§ **Try it**
With the pictures left out, output the records below exactly.

§ **Provided material**

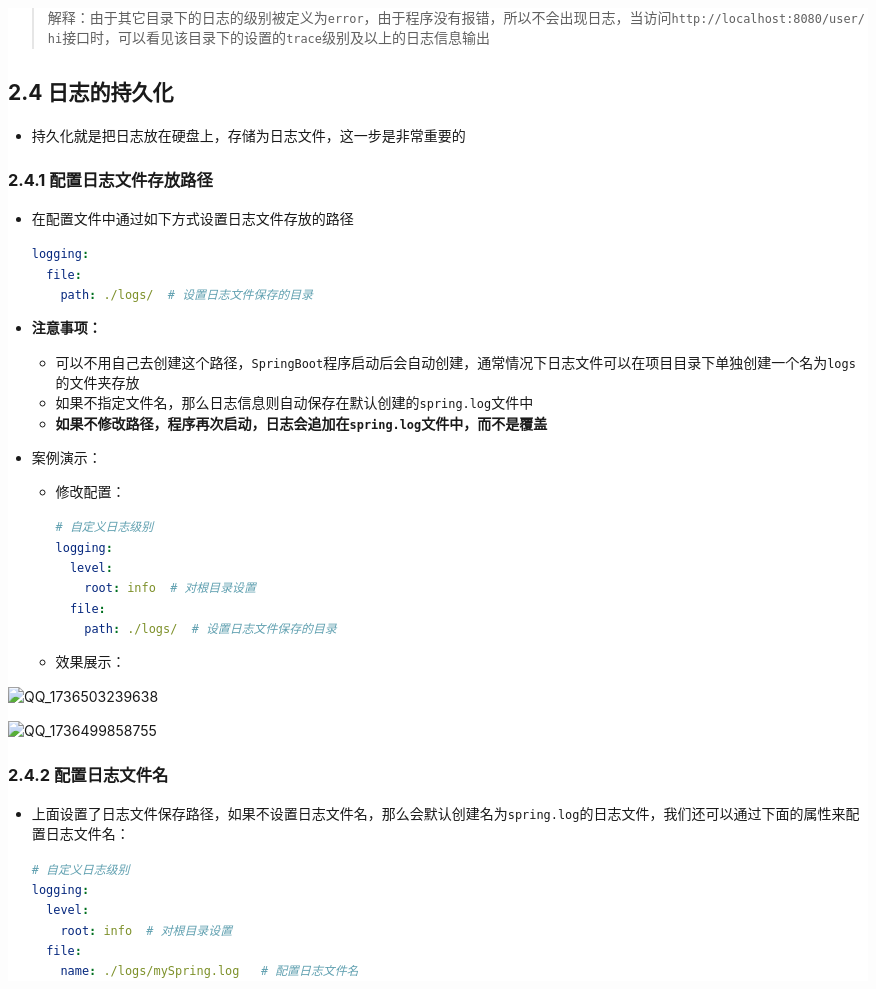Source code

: > 解释：由于其它目录下的日志的级别被定义为`error`，由于程序没有报错，所以不会出现日志，当访问`http://localhost:8080/user/hi`接口时，可以看见该目录下的设置的`trace`级别及以上的日志信息输出



## 2.4 日志的持久化

- 持久化就是把日志放在硬盘上，存储为日志文件，这一步是非常重要的

### 2.4.1 配置日志文件存放路径

- 在配置文件中通过如下方式设置日志文件存放的路径

  ```yaml
  logging:
    file:
      path: ./logs/  # 设置日志文件保存的目录
  ```

- **注意事项：**

  - 可以不用自己去创建这个路径，`SpringBoot`程序启动后会自动创建，通常情况下日志文件可以在项目目录下单独创建一个名为`logs`的文件夹存放
  - 如果不指定文件名，那么日志信息则自动保存在默认创建的`spring.log`文件中
  - **如果不修改路径，程序再次启动，日志会追加在`spring.log`文件中，而不是覆盖**

- 案例演示：

  - 修改配置：

    ```yaml
    # 自定义日志级别
    logging:
      level:
        root: info  # 对根目录设置
      file:
        path: ./logs/  # 设置日志文件保存的目录
    ```

  - 效果展示：

![QQ_1736503239638](https://cdn.jsdelivr.net/gh/zzxrepository/image_bed@master/javaweb/QQ_1736503239638.png)



![QQ_1736499858755](https://cdn.jsdelivr.net/gh/zzxrepository/image_bed@master/javaweb/QQ_1736499858755.png)

### 2.4.2 配置日志文件名

- 上面设置了日志文件保存路径，如果不设置日志文件名，那么会默认创建名为`spring.log`的日志文件，我们还可以通过下面的属性来配置日志文件名：

  ```yaml
  # 自定义日志级别
  logging:
    level:
      root: info  # 对根目录设置
    file:
      name: ./logs/mySpring.log   # 配置日志文件名
  ```
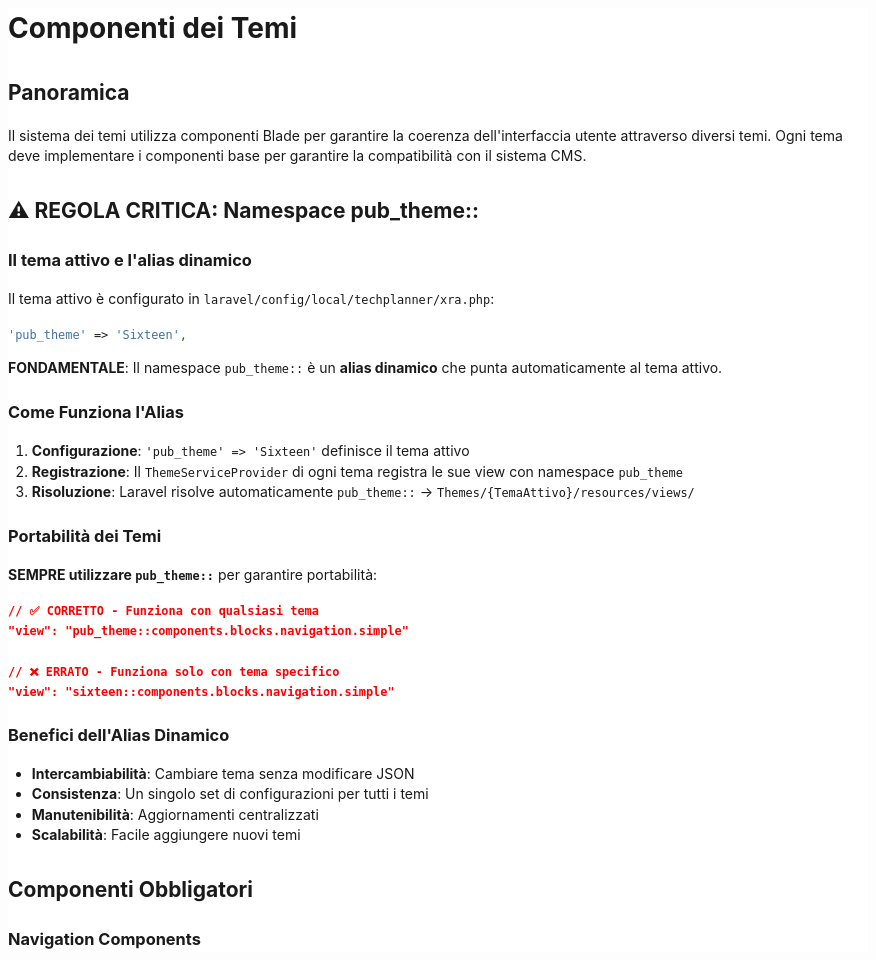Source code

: # Componenti dei Temi

## Panoramica

Il sistema dei temi utilizza componenti Blade per garantire la coerenza dell'interfaccia utente attraverso diversi temi. Ogni tema deve implementare i componenti base per garantire la compatibilità con il sistema CMS.

## ⚠️ REGOLA CRITICA: Namespace pub_theme::

### Il tema attivo e l'alias dinamico

Il tema attivo è configurato in `laravel/config/local/techplanner/xra.php`:

```php
'pub_theme' => 'Sixteen',
```

**FONDAMENTALE**: Il namespace `pub_theme::` è un **alias dinamico** che punta automaticamente al tema attivo.

### Come Funziona l'Alias

1. **Configurazione**: `'pub_theme' => 'Sixteen'` definisce il tema attivo
2. **Registrazione**: Il `ThemeServiceProvider` di ogni tema registra le sue view con namespace `pub_theme`
3. **Risoluzione**: Laravel risolve automaticamente `pub_theme::` → `Themes/{TemaAttivo}/resources/views/`

### Portabilità dei Temi

**SEMPRE utilizzare `pub_theme::`** per garantire portabilità:

```json
// ✅ CORRETTO - Funziona con qualsiasi tema
"view": "pub_theme::components.blocks.navigation.simple"

// ❌ ERRATO - Funziona solo con tema specifico  
"view": "sixteen::components.blocks.navigation.simple"
```

### Benefici dell'Alias Dinamico

- **Intercambiabilità**: Cambiare tema senza modificare JSON
- **Consistenza**: Un singolo set di configurazioni per tutti i temi
- **Manutenibilità**: Aggiornamenti centralizzati
- **Scalabilità**: Facile aggiungere nuovi temi

## Componenti Obbligatori

### Navigation Components
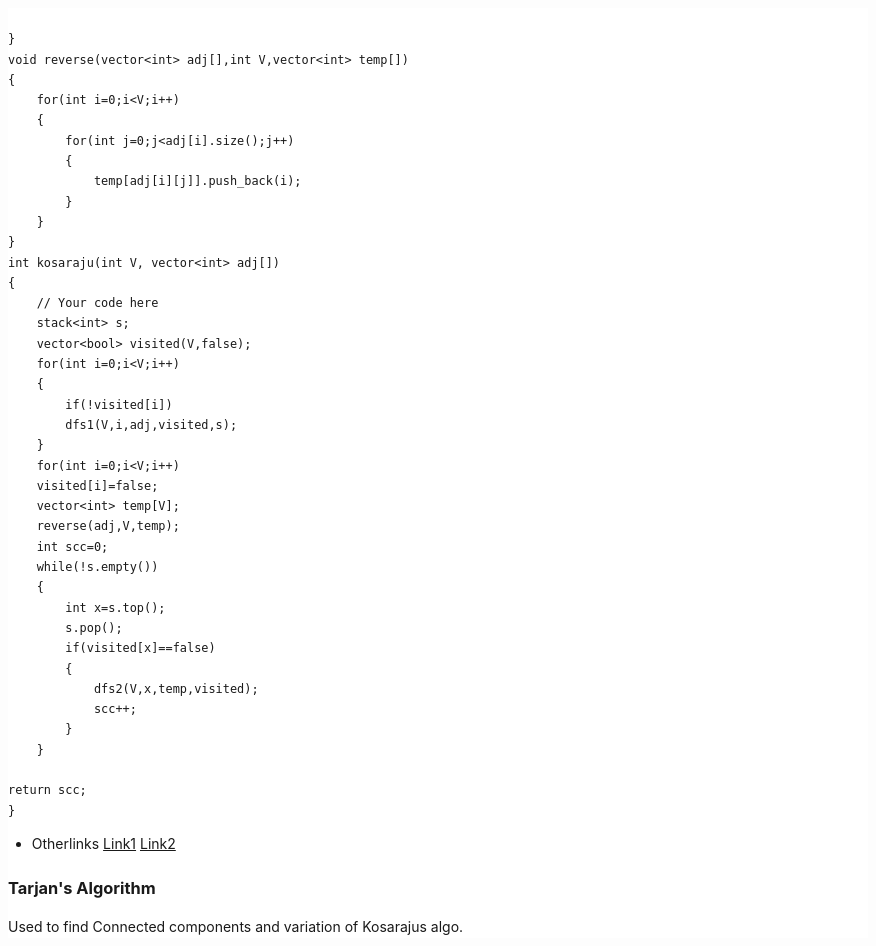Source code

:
 ```
    
}
void reverse(vector<int> adj[],int V,vector<int> temp[])
{
    for(int i=0;i<V;i++)
    {
        for(int j=0;j<adj[i].size();j++)
        {
            temp[adj[i][j]].push_back(i);
        }
    }
}
int kosaraju(int V, vector<int> adj[])
{
    // Your code here
    stack<int> s;
    vector<bool> visited(V,false);
    for(int i=0;i<V;i++)
    {
        if(!visited[i])
        dfs1(V,i,adj,visited,s);
    }
    for(int i=0;i<V;i++)
    visited[i]=false;
    vector<int> temp[V];
    reverse(adj,V,temp);
    int scc=0;
    while(!s.empty())
    {
        int x=s.top();
        s.pop();
        if(visited[x]==false)
        {
            dfs2(V,x,temp,visited);
            scc++;
        }
    }
    
return scc;
}
```
* Otherlinks
[Link1](https://www.youtube.com/watch?v=Rs6DXyWpWrI)
[Link2](https://www.geeksforgeeks.org/strongly-connected-components/#:~:text=A%20directed%20graph%20is%20strongly,SCCs%20in%20the%20following%20graph.)

### Tarjan's Algorithm


Used to find Connected components and variation of Kosarajus algo.

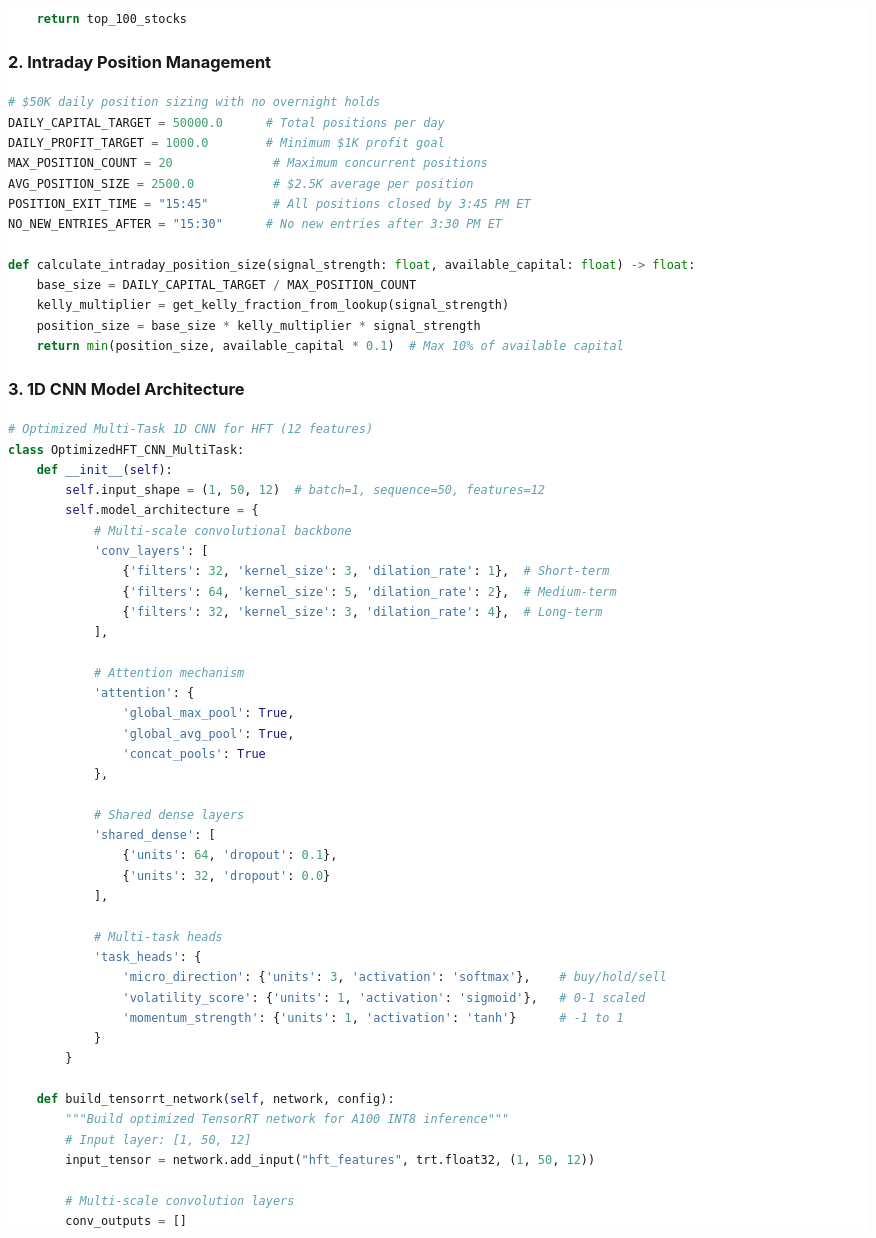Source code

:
 ```python
    return top_100_stocks
```

### **2. Intraday Position Management**
```python
# $50K daily position sizing with no overnight holds
DAILY_CAPITAL_TARGET = 50000.0      # Total positions per day
DAILY_PROFIT_TARGET = 1000.0        # Minimum $1K profit goal
MAX_POSITION_COUNT = 20              # Maximum concurrent positions
AVG_POSITION_SIZE = 2500.0           # $2.5K average per position
POSITION_EXIT_TIME = "15:45"         # All positions closed by 3:45 PM ET
NO_NEW_ENTRIES_AFTER = "15:30"      # No new entries after 3:30 PM ET

def calculate_intraday_position_size(signal_strength: float, available_capital: float) -> float:
    base_size = DAILY_CAPITAL_TARGET / MAX_POSITION_COUNT
    kelly_multiplier = get_kelly_fraction_from_lookup(signal_strength)
    position_size = base_size * kelly_multiplier * signal_strength
    return min(position_size, available_capital * 0.1)  # Max 10% of available capital
```

### **3. 1D CNN Model Architecture**

```python
# Optimized Multi-Task 1D CNN for HFT (12 features)
class OptimizedHFT_CNN_MultiTask:
    def __init__(self):
        self.input_shape = (1, 50, 12)  # batch=1, sequence=50, features=12
        self.model_architecture = {
            # Multi-scale convolutional backbone
            'conv_layers': [
                {'filters': 32, 'kernel_size': 3, 'dilation_rate': 1},  # Short-term
                {'filters': 64, 'kernel_size': 5, 'dilation_rate': 2},  # Medium-term
                {'filters': 32, 'kernel_size': 3, 'dilation_rate': 4},  # Long-term
            ],
            
            # Attention mechanism
            'attention': {
                'global_max_pool': True,
                'global_avg_pool': True,
                'concat_pools': True
            },
            
            # Shared dense layers
            'shared_dense': [
                {'units': 64, 'dropout': 0.1},
                {'units': 32, 'dropout': 0.0}
            ],
            
            # Multi-task heads
            'task_heads': {
                'micro_direction': {'units': 3, 'activation': 'softmax'},    # buy/hold/sell
                'volatility_score': {'units': 1, 'activation': 'sigmoid'},   # 0-1 scaled
                'momentum_strength': {'units': 1, 'activation': 'tanh'}      # -1 to 1
            }
        }
    
    def build_tensorrt_network(self, network, config):
        """Build optimized TensorRT network for A100 INT8 inference"""
        # Input layer: [1, 50, 12]
        input_tensor = network.add_input("hft_features", trt.float32, (1, 50, 12))
        
        # Multi-scale convolution layers
        conv_outputs = []
```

§ **Task result**
Source code

: > 解释：由于其它目录下的日志的级别被定义为`error`，由于程序没有报错，所以不会出现日志，当访问`http://localhost:8080/user/hi`接口时，可以看见该目录下的设置的`trace`级别及以上的日志信息输出



## 2.4 日志的持久化

- 持久化就是把日志放在硬盘上，存储为日志文件，这一步是非常重要的

### 2.4.1 配置日志文件存放路径

- 在配置文件中通过如下方式设置日志文件存放的路径

  ```yaml
  logging:
    file:
      path: ./logs/  # 设置日志文件保存的目录
  ```

- **注意事项：**

  - 可以不用自己去创建这个路径，`SpringBoot`程序启动后会自动创建，通常情况下日志文件可以在项目目录下单独创建一个名为`logs`的文件夹存放
  - 如果不指定文件名，那么日志信息则自动保存在默认创建的`spring.log`文件中
  - **如果不修改路径，程序再次启动，日志会追加在`spring.log`文件中，而不是覆盖**

- 案例演示：

  - 修改配置：

    ```yaml
    # 自定义日志级别
    logging:
      level:
        root: info  # 对根目录设置
      file:
        path: ./logs/  # 设置日志文件保存的目录
    ```

  - 效果展示：

![QQ_1736503239638](https://cdn.jsdelivr.net/gh/zzxrepository/image_bed@master/javaweb/QQ_1736503239638.png)



![QQ_1736499858755](https://cdn.jsdelivr.net/gh/zzxrepository/image_bed@master/javaweb/QQ_1736499858755.png)

### 2.4.2 配置日志文件名

- 上面设置了日志文件保存路径，如果不设置日志文件名，那么会默认创建名为`spring.log`的日志文件，我们还可以通过下面的属性来配置日志文件名：

  ```yaml
  # 自定义日志级别
  logging:
    level:
      root: info  # 对根目录设置
    file:
      name: ./logs/mySpring.log   # 配置日志文件名
  ```
Source code

: # Componenti dei Temi

## Panoramica

Il sistema dei temi utilizza componenti Blade per garantire la coerenza dell'interfaccia utente attraverso diversi temi. Ogni tema deve implementare i componenti base per garantire la compatibilità con il sistema CMS.

## ⚠️ REGOLA CRITICA: Namespace pub_theme::

### Il tema attivo e l'alias dinamico

Il tema attivo è configurato in `laravel/config/local/techplanner/xra.php`:

```php
'pub_theme' => 'Sixteen',
```

**FONDAMENTALE**: Il namespace `pub_theme::` è un **alias dinamico** che punta automaticamente al tema attivo.

### Come Funziona l'Alias

1. **Configurazione**: `'pub_theme' => 'Sixteen'` definisce il tema attivo
2. **Registrazione**: Il `ThemeServiceProvider` di ogni tema registra le sue view con namespace `pub_theme`
3. **Risoluzione**: Laravel risolve automaticamente `pub_theme::` → `Themes/{TemaAttivo}/resources/views/`

### Portabilità dei Temi

**SEMPRE utilizzare `pub_theme::`** per garantire portabilità:

```json
// ✅ CORRETTO - Funziona con qualsiasi tema
"view": "pub_theme::components.blocks.navigation.simple"

// ❌ ERRATO - Funziona solo con tema specifico  
"view": "sixteen::components.blocks.navigation.simple"
```

### Benefici dell'Alias Dinamico

- **Intercambiabilità**: Cambiare tema senza modificare JSON
- **Consistenza**: Un singolo set di configurazioni per tutti i temi
- **Manutenibilità**: Aggiornamenti centralizzati
- **Scalabilità**: Facile aggiungere nuovi temi

## Componenti Obbligatori

### Navigation Components
Source code

:
 ```
    
}
void reverse(vector<int> adj[],int V,vector<int> temp[])
{
    for(int i=0;i<V;i++)
    {
        for(int j=0;j<adj[i].size();j++)
        {
            temp[adj[i][j]].push_back(i);
        }
    }
}
int kosaraju(int V, vector<int> adj[])
{
    // Your code here
    stack<int> s;
    vector<bool> visited(V,false);
    for(int i=0;i<V;i++)
    {
        if(!visited[i])
        dfs1(V,i,adj,visited,s);
    }
    for(int i=0;i<V;i++)
    visited[i]=false;
    vector<int> temp[V];
    reverse(adj,V,temp);
    int scc=0;
    while(!s.empty())
    {
        int x=s.top();
        s.pop();
        if(visited[x]==false)
        {
            dfs2(V,x,temp,visited);
            scc++;
        }
    }
    
return scc;
}
```
* Otherlinks
[Link1](https://www.youtube.com/watch?v=Rs6DXyWpWrI)
[Link2](https://www.geeksforgeeks.org/strongly-connected-components/#:~:text=A%20directed%20graph%20is%20strongly,SCCs%20in%20the%20following%20graph.)

### Tarjan's Algorithm


Used to find Connected components and variation of Kosarajus algo.

Source code

:
 ```python
    return top_100_stocks
```

### **2. Intraday Position Management**
```python
# $50K daily position sizing with no overnight holds
DAILY_CAPITAL_TARGET = 50000.0      # Total positions per day
DAILY_PROFIT_TARGET = 1000.0        # Minimum $1K profit goal
MAX_POSITION_COUNT = 20              # Maximum concurrent positions
AVG_POSITION_SIZE = 2500.0           # $2.5K average per position
POSITION_EXIT_TIME = "15:45"         # All positions closed by 3:45 PM ET
NO_NEW_ENTRIES_AFTER = "15:30"      # No new entries after 3:30 PM ET

def calculate_intraday_position_size(signal_strength: float, available_capital: float) -> float:
    base_size = DAILY_CAPITAL_TARGET / MAX_POSITION_COUNT
    kelly_multiplier = get_kelly_fraction_from_lookup(signal_strength)
    position_size = base_size * kelly_multiplier * signal_strength
    return min(position_size, available_capital * 0.1)  # Max 10% of available capital
```

### **3. 1D CNN Model Architecture**

```python
# Optimized Multi-Task 1D CNN for HFT (12 features)
class OptimizedHFT_CNN_MultiTask:
    def __init__(self):
        self.input_shape = (1, 50, 12)  # batch=1, sequence=50, features=12
        self.model_architecture = {
            # Multi-scale convolutional backbone
            'conv_layers': [
                {'filters': 32, 'kernel_size': 3, 'dilation_rate': 1},  # Short-term
                {'filters': 64, 'kernel_size': 5, 'dilation_rate': 2},  # Medium-term
                {'filters': 32, 'kernel_size': 3, 'dilation_rate': 4},  # Long-term
            ],
            
            # Attention mechanism
            'attention': {
                'global_max_pool': True,
                'global_avg_pool': True,
                'concat_pools': True
            },
            
            # Shared dense layers
            'shared_dense': [
                {'units': 64, 'dropout': 0.1},
                {'units': 32, 'dropout': 0.0}
            ],
            
            # Multi-task heads
            'task_heads': {
                'micro_direction': {'units': 3, 'activation': 'softmax'},    # buy/hold/sell
                'volatility_score': {'units': 1, 'activation': 'sigmoid'},   # 0-1 scaled
                'momentum_strength': {'units': 1, 'activation': 'tanh'}      # -1 to 1
            }
        }
    
    def build_tensorrt_network(self, network, config):
        """Build optimized TensorRT network for A100 INT8 inference"""
        # Input layer: [1, 50, 12]
        input_tensor = network.add_input("hft_features", trt.float32, (1, 50, 12))
        
        # Multi-scale convolution layers
        conv_outputs = []
```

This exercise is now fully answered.